Work to complete:
**A.** Answer these questions from the post about educating outsiders on difficult issues, one answer per line:
(i) In threads on which three topics has the writer seen outsiders ask how to request education?
(ii) What diary does the writer give as a recent example?
(iii) According to the writer, what does the slippery slope lead to?
**B.** Continue the post about educating outsiders on difficult issues, picking up after its final line about how insiders can open the door to such questions.

Text passage:

#####

How do you educate ‘outsiders’ about issues?
As I was posting a comment about this on another diary, I thought that maybe this topic deserved some time of its own, rather than de-railing the topic in another thread. One common question I've seen reading PHB is how do 'outsiders' request education and enlightenment about 'difficult issues'? I've seen it asked in threads dealing with racism, homophobia, and transphobia. A recent example would be the diary about transgendered people not being mentally disordered. I agree and concede the argument. However, (here comes the ignorant 'outsider' difficult question) If a transgender person is not disordered, then why should SRS surgery be considered theraputic? If there is nothing wrong with a transperson, SRS is not 'fixing' something wrong . . . (and you see the slippery slope that leads to name-calling, offending both parties, and neither being learning anything or any other positive outcome.) So,
- How do 'outsiders' ask these questions without being offensive?
- How do 'insiders' open the door so that these questions can be asked without getting insulted?

#####

Supplied material:

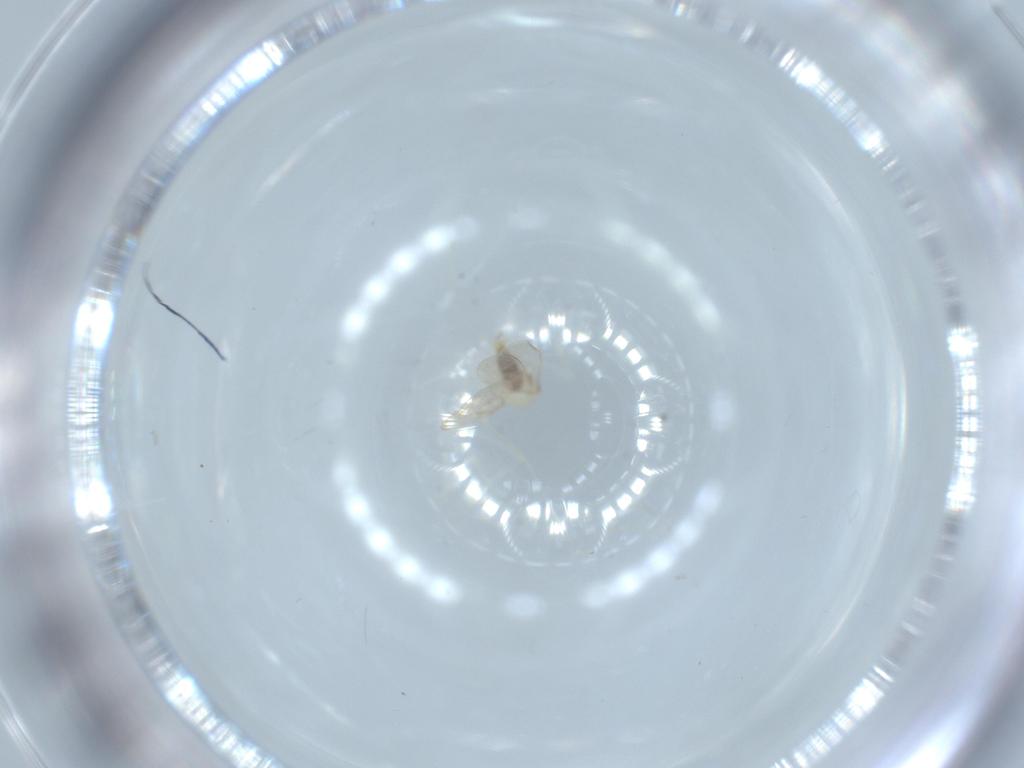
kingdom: Animalia
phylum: Arthropoda
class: Insecta
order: Diptera
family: Cecidomyiidae
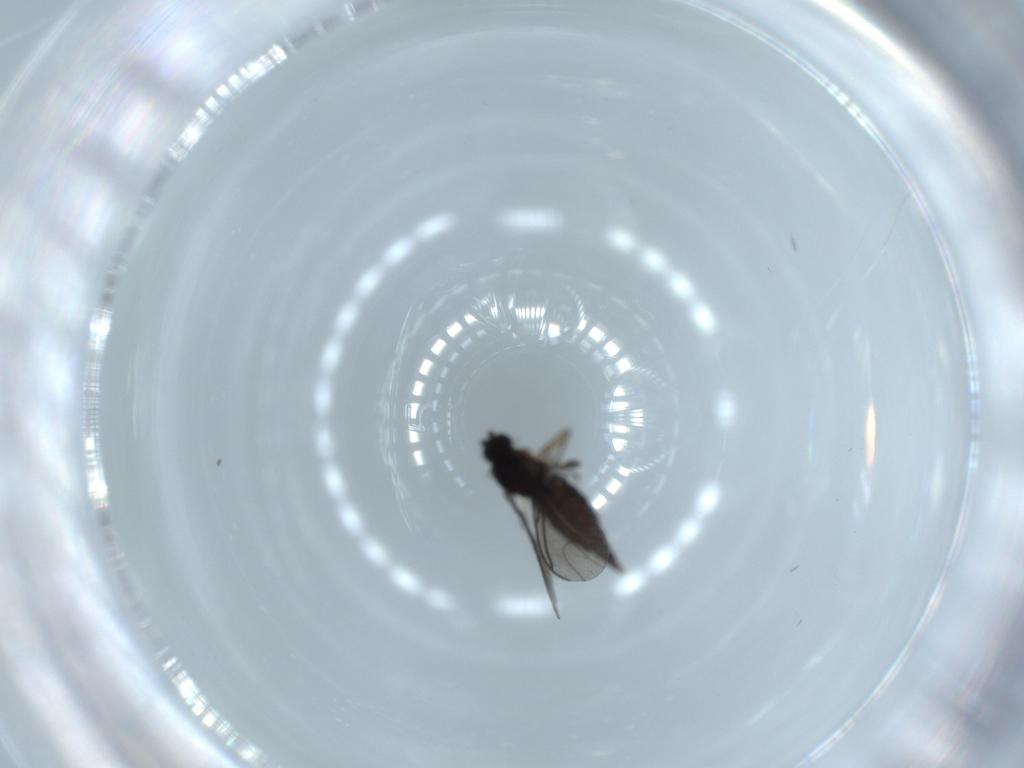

#####

Answers given:
**A.**
(i) Racism, homophobia, and transphobia.
(ii) The diary about transgendered people not being mentally disordered.
(iii) Name-calling, offending both parties, and neither side learning anything or reaching any other positive outcome.

**B.**
My thoughts after the jump.
I'm not sure that there is a way for an uninformed outsider to become informed without at some point being offensive. You cannot replace 'old' ideas with new ones unless you acknowledge the old idea's existence and build away from it. If the old opinion was negative, the educator has to neutralize the negative before presenting the positive information.
As far as insiders opening the door to awkward questions that are going to be asked, the only thing I can add is to be patient with the 'outsiders.' It is fairly easy to tell when someone is trying to get your goat and goad you, and which questions are truly asked with a desire to understand.
So that's my 2 cents worth. What do you guys think?